Select, from the data, each line where "TodoID" occurs.

....

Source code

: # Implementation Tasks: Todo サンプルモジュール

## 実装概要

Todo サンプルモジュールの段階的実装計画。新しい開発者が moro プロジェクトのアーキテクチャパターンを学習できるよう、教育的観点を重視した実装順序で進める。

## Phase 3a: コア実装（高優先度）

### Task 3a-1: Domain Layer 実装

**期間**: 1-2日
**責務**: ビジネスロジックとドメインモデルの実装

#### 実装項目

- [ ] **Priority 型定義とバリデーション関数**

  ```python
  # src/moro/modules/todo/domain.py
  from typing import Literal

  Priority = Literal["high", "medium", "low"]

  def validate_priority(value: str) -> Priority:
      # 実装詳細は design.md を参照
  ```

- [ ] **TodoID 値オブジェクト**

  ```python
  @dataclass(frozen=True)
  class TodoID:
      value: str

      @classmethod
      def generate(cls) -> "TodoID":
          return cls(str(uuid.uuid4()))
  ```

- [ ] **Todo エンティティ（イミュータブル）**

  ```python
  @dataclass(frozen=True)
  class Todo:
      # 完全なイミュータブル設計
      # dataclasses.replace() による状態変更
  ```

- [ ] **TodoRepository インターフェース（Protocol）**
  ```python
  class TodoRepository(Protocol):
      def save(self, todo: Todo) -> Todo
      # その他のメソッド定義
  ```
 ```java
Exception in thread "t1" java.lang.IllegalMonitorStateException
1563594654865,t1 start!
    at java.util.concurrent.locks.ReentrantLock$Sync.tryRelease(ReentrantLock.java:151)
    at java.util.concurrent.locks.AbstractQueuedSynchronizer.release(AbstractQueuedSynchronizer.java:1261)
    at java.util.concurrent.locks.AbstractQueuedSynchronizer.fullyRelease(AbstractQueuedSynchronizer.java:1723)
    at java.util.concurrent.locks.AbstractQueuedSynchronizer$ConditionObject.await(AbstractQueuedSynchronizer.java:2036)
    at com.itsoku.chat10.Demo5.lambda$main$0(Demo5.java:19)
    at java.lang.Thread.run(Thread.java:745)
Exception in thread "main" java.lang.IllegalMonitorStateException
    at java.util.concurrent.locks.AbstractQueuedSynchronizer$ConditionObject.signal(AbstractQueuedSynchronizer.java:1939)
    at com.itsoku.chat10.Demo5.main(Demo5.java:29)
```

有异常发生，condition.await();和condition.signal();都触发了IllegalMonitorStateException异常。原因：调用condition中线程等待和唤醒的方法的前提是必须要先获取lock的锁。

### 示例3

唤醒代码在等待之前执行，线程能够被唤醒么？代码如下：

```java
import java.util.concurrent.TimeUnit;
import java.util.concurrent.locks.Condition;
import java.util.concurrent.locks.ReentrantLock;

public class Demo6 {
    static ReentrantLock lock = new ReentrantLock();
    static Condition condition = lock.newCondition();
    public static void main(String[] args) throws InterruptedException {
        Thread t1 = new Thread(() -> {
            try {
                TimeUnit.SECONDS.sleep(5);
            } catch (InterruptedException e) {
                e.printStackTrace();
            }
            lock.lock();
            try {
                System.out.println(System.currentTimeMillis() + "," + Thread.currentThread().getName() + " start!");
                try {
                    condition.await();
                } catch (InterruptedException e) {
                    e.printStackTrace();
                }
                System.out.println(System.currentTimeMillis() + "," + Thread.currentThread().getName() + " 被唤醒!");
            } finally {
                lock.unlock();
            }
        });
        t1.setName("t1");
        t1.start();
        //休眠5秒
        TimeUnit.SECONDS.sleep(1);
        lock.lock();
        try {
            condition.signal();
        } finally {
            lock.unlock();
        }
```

....

» Output below
- [ ] **TodoID 値オブジェクト**
  class TodoID:
      def generate(cls) -> "TodoID":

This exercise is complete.